Milli Eğitim Bakanlığı, öğretmenlere yönelik yeni bir görev tanımı yaparak, öğrencilerin psikolojik ve sosyal durumlarının izlenmesini zorunlu hale getirdi. Öğretmenler, artık öğrencilerinin sosyal davranışlarını, ailevi durumlarını ve duygusal ihtiyaçlarını belirleyerek detaylı raporlar hazırlayacak.

Bu yeni düzenleme, eğitim camiasında tartışmalara yol açtı. Bazı öğretmenler, bu tür bir görevin pedagojik açıdan önemli olduğunu savunurken, bazıları ise bunun kendi iş yüklerini artıracağını ve uzmanlık alanları dışında bir sorumluluk olduğunu belirtti.

Eğitim sendikaları, öğretmenlerin halihazırda yoğun bir programla çalıştığını, bu tür ek görevlerin motivasyonu düşürebileceğini ifade etti. Ayrıca, bu sorumluluğun psikologlar veya sosyal hizmet uzmanları tarafından üstlenilmesi gerektiği görüşü dile getirildi.
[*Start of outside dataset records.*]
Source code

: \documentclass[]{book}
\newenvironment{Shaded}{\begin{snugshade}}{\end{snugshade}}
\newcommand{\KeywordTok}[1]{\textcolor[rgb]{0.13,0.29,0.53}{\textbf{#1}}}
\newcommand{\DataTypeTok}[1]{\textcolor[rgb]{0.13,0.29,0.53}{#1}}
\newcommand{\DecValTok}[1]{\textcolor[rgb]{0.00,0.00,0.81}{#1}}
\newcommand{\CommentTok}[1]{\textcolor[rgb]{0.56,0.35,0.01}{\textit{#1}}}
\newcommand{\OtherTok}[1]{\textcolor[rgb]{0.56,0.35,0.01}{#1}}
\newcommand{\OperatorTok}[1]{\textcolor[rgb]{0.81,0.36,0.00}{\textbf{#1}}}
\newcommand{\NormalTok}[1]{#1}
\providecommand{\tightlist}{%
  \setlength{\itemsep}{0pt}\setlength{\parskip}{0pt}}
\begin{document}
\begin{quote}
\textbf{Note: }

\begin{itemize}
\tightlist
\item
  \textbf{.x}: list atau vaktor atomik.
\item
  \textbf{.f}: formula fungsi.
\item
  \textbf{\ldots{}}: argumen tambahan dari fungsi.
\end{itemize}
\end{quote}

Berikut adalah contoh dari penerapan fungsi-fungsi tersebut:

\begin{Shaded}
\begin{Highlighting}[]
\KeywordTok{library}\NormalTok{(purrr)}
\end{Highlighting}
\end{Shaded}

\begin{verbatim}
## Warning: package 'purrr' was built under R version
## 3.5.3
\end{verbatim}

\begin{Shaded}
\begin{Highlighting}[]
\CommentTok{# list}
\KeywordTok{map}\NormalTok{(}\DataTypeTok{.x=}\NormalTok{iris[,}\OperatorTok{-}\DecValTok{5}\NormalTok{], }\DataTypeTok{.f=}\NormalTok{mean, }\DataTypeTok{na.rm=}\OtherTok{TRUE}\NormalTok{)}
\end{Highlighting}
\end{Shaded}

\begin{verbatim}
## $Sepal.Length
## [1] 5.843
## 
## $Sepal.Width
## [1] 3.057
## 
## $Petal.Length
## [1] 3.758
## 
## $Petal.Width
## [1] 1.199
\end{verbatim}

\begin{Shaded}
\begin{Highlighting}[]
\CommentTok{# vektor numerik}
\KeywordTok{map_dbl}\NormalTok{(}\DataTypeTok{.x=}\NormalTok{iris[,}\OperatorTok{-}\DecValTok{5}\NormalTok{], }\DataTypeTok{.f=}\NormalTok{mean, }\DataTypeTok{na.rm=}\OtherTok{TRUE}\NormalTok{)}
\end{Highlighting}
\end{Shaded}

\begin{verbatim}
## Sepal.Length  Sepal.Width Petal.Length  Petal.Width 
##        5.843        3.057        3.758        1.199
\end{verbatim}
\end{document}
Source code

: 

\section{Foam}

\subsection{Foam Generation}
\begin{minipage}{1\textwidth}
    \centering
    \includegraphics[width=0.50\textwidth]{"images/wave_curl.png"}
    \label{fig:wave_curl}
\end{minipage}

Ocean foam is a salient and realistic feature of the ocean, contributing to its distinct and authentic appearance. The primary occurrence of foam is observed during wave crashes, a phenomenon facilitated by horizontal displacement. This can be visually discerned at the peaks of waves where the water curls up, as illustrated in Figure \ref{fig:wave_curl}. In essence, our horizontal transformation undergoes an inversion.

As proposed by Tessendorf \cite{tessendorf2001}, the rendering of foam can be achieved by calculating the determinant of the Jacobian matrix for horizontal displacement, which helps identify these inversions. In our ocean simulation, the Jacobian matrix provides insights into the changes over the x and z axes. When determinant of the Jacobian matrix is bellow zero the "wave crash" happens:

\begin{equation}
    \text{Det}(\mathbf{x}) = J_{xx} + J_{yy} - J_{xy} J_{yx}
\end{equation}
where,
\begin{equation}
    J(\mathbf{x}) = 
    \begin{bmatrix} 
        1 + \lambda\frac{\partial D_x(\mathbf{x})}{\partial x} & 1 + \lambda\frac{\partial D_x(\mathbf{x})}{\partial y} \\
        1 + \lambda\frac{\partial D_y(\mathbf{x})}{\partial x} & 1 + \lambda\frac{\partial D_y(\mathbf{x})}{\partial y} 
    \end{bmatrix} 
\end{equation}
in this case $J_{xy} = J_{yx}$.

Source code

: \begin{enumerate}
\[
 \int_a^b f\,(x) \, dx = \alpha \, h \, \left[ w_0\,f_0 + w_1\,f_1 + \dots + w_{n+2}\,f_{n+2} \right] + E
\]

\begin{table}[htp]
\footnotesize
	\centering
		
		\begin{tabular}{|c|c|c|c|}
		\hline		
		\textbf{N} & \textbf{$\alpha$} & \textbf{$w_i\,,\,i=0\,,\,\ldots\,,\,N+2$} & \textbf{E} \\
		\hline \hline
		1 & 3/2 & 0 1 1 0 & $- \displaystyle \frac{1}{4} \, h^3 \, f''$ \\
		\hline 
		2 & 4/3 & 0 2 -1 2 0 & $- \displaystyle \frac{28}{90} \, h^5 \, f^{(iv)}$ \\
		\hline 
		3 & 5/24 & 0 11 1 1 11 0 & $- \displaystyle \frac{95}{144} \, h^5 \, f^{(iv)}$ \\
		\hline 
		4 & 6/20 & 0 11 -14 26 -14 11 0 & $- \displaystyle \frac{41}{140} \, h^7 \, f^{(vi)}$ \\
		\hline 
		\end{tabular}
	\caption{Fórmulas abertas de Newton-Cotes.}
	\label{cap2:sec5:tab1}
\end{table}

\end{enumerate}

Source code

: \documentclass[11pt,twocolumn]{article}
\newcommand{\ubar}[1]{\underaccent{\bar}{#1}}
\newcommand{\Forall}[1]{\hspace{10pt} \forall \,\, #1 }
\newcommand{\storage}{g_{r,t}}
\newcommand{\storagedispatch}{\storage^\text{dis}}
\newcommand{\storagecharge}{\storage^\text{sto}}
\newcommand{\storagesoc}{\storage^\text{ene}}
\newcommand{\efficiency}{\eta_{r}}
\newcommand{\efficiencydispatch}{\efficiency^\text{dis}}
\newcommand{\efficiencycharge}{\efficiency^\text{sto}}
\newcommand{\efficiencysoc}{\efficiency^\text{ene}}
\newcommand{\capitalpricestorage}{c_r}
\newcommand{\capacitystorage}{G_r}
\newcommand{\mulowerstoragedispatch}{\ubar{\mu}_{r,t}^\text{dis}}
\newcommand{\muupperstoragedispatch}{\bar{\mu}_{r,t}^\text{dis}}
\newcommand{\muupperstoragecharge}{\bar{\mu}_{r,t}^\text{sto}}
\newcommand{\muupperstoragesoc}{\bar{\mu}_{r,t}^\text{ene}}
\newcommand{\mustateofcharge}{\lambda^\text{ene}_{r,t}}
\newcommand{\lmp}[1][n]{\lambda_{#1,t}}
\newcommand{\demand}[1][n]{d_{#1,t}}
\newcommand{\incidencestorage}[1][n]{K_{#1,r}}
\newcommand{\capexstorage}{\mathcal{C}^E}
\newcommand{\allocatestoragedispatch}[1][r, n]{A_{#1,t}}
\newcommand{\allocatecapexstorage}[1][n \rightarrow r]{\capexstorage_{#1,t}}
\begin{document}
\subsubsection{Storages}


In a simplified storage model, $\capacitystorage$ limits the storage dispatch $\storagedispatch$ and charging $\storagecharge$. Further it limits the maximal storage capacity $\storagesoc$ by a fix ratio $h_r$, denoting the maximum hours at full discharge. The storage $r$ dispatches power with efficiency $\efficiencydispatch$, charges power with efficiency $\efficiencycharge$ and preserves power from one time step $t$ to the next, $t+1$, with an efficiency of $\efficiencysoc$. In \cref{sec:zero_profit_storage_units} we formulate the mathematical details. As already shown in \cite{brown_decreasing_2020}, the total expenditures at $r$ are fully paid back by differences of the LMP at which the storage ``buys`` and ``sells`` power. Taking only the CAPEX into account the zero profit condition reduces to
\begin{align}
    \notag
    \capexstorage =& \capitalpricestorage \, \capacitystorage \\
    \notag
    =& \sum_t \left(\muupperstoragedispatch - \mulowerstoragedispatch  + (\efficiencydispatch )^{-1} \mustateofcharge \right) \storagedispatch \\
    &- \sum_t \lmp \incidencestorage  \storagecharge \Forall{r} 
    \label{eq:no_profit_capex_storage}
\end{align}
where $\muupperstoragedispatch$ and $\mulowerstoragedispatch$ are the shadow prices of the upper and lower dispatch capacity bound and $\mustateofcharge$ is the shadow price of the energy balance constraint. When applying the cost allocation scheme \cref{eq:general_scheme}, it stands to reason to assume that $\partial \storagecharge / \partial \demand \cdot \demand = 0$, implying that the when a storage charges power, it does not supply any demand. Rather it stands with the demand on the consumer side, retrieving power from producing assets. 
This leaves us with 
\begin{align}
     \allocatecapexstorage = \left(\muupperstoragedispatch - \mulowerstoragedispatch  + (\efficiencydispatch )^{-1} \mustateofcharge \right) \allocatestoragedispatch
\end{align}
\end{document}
Milli Eğitim Bakanlığı ise düzenlemenin öğrencilerin gelişimini desteklemek ve okullarda daha sağlıklı bir ortam oluşturmak amacıyla yapıldığını açıkladı. Yetkililer, öğretmenlerin bu süreçte yalnız bırakılmayacağını ve gerekli rehberlik desteğinin sağlanacağını belirtti.

Veliler arasında da bu yeni uygulama farklı tepkilere yol açtı. Bazı aileler, çocuklarının ihtiyaçlarının daha iyi anlaşılacağını düşünürken, diğerleri öğretmenlerin bu konuda yeterli donanıma sahip olmadığını savundu.

Yeni düzenleme, eğitim sisteminde önemli bir değişiklik olarak dikkat çekerken, uygulamanın nasıl sonuçlar doğuracağı merakla bekleniyor. Öğretmenlerin bu yeni görevle başa çıkmak için nasıl bir yol izleyeceği önümüzdeki dönemde netlik kazanacak.